# Task item:
Scan the records beneath this line for the line holding "of benign oral" and the line holding "power microscopy image", then transcribe exactly those two and all lines between.
*** Opening Supplied data ***
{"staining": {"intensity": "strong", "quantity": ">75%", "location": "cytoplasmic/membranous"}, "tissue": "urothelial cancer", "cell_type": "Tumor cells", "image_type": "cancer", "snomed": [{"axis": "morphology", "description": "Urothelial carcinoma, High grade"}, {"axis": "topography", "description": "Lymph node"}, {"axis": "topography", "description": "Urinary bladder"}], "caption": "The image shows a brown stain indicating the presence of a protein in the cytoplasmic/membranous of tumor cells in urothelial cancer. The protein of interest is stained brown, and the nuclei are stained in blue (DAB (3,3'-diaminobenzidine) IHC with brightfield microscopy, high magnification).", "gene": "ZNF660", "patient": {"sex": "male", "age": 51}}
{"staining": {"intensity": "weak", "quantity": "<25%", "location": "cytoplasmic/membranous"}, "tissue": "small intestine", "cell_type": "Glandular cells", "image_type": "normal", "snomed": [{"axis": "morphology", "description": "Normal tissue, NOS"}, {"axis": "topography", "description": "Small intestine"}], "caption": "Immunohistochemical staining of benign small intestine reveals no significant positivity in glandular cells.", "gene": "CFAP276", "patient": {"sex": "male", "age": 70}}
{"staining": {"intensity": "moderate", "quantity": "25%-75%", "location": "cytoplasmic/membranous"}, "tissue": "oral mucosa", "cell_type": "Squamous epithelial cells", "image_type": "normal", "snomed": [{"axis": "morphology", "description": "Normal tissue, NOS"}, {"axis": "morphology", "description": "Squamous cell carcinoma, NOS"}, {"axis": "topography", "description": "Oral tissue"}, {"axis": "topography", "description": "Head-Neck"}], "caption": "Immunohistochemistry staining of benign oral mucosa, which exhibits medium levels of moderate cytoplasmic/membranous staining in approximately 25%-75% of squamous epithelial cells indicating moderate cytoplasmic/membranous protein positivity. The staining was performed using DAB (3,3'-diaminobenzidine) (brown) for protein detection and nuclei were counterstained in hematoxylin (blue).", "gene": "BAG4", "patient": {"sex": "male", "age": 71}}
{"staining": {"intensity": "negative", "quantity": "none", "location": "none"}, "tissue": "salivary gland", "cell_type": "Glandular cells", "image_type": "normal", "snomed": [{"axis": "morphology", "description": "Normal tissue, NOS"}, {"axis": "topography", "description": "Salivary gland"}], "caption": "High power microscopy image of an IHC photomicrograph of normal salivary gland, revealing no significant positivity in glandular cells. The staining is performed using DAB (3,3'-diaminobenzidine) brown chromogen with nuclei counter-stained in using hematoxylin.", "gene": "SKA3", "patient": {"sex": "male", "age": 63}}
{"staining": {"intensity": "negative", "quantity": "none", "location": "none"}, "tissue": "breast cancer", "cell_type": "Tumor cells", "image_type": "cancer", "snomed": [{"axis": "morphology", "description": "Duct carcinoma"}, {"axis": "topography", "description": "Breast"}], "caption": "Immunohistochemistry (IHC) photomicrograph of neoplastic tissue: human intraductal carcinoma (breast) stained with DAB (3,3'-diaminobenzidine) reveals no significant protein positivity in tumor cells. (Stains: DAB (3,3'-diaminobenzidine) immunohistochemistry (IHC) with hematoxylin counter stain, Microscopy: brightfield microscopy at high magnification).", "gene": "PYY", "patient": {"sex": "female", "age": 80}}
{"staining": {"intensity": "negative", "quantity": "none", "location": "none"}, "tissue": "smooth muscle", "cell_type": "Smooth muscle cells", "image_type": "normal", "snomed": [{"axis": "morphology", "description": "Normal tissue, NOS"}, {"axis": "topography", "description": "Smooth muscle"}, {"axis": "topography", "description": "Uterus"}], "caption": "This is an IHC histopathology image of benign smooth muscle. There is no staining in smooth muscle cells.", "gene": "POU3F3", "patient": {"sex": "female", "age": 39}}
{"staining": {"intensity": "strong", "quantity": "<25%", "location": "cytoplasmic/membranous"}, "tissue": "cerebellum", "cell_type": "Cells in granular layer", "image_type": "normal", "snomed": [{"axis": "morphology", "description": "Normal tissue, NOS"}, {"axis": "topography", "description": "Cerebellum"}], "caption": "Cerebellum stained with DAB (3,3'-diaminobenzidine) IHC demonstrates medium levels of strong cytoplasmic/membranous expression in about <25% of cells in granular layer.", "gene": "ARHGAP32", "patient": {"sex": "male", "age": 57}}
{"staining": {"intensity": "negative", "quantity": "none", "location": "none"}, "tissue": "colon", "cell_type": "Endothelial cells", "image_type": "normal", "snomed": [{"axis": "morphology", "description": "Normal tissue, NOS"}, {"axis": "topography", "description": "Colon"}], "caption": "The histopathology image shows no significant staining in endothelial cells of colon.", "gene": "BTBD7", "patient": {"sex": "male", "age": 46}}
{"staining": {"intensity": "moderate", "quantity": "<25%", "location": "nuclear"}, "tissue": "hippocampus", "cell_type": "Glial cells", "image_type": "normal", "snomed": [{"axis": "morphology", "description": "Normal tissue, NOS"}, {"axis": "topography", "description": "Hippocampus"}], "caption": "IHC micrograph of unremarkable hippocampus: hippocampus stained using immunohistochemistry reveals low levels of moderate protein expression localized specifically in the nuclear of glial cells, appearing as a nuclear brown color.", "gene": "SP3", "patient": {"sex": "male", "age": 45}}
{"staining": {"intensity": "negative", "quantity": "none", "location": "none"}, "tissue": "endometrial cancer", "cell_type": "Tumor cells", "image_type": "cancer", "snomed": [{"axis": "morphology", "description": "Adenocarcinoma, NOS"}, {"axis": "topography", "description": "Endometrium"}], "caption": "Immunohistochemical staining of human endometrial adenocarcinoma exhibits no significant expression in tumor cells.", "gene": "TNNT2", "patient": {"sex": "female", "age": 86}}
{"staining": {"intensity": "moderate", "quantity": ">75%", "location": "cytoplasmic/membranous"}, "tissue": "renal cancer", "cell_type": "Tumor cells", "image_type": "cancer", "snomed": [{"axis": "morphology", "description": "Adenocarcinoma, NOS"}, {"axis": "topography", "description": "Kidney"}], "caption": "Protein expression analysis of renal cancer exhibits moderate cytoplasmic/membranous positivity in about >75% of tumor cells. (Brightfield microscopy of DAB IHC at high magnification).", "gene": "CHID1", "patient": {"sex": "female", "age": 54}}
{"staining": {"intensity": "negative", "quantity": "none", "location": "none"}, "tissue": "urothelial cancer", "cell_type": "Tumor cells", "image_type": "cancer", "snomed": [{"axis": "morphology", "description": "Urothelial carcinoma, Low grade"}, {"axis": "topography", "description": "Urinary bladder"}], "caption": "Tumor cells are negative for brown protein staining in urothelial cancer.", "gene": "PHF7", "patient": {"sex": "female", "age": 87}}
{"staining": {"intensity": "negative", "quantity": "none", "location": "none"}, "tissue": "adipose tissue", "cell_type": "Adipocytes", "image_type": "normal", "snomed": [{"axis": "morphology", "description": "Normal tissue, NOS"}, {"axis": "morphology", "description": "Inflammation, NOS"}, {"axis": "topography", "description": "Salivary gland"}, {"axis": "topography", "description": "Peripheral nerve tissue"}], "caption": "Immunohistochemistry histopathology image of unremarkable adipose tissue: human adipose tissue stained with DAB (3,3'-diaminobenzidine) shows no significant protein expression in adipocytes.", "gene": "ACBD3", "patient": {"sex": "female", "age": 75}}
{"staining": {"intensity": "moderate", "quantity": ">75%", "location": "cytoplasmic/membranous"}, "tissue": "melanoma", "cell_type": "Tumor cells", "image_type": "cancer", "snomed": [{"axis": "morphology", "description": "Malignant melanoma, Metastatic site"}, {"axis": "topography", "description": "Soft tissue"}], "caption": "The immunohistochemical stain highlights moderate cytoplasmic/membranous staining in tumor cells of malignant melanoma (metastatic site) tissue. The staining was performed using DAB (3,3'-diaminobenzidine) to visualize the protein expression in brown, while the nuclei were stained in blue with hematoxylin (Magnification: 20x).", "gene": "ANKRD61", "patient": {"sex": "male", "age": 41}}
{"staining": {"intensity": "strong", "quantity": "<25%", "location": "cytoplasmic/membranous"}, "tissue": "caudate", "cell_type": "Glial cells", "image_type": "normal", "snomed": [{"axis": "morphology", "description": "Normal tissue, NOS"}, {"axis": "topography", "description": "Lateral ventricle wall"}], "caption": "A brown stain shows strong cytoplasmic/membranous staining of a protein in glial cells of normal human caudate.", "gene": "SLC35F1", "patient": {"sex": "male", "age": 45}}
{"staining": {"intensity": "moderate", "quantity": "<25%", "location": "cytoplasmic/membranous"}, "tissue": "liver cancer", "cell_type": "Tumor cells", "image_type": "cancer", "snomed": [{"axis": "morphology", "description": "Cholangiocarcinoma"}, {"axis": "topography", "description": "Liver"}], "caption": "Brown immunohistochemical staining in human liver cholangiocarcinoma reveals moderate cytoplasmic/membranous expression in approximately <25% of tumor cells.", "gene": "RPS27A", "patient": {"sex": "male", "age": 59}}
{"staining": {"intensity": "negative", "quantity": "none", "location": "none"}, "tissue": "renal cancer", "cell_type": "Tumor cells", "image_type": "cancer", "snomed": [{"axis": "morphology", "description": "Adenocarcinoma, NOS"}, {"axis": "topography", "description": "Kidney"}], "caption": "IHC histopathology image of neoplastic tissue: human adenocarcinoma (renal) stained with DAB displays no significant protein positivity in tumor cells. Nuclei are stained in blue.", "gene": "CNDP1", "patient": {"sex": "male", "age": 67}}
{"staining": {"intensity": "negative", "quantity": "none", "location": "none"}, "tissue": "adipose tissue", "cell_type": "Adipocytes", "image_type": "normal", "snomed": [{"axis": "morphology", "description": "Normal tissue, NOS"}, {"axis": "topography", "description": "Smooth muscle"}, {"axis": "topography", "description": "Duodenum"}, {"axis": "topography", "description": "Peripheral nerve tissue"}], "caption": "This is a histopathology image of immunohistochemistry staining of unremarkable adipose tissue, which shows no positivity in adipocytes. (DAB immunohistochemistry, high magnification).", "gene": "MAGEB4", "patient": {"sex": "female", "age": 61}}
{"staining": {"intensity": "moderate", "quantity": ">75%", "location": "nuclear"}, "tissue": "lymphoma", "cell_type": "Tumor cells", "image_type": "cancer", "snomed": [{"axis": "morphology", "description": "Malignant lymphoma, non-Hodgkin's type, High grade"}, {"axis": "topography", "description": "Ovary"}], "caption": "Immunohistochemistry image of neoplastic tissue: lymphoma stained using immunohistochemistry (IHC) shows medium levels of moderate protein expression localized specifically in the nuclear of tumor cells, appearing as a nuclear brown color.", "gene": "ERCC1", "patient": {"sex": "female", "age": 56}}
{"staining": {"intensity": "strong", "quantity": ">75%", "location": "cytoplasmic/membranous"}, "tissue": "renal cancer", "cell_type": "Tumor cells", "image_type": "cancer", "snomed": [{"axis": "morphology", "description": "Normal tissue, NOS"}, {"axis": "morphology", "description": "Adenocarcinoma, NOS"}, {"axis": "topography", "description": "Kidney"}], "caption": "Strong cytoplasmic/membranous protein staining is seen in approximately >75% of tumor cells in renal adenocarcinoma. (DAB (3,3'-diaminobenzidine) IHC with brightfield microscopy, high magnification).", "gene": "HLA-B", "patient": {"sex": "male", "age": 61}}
*** Closing Supplied data ***
# Problem solution:
{"staining": {"intensity": "moderate", "quantity": "25%-75%", "location": "cytoplasmic/membranous"}, "tissue": "oral mucosa", "cell_type": "Squamous epithelial cells", "image_type": "normal", "snomed": [{"axis": "morphology", "description": "Normal tissue, NOS"}, {"axis": "morphology", "description": "Squamous cell carcinoma, NOS"}, {"axis": "topography", "description": "Oral tissue"}, {"axis": "topography", "description": "Head-Neck"}], "caption": "Immunohistochemistry staining of benign oral mucosa, which exhibits medium levels of moderate cytoplasmic/membranous staining in approximately 25%-75% of squamous epithelial cells indicating moderate cytoplasmic/membranous protein positivity. The staining was performed using DAB (3,3'-diaminobenzidine) (brown) for protein detection and nuclei were counterstained in hematoxylin (blue).", "gene": "BAG4", "patient": {"sex": "male", "age": 71}}
{"staining": {"intensity": "negative", "quantity": "none", "location": "none"}, "tissue": "salivary gland", "cell_type": "Glandular cells", "image_type": "normal", "snomed": [{"axis": "morphology", "description": "Normal tissue, NOS"}, {"axis": "topography", "description": "Salivary gland"}], "caption": "High power microscopy image of an IHC photomicrograph of normal salivary gland, revealing no significant positivity in glandular cells. The staining is performed using DAB (3,3'-diaminobenzidine) brown chromogen with nuclei counter-stained in using hematoxylin.", "gene": "SKA3", "patient": {"sex": "male", "age": 63}}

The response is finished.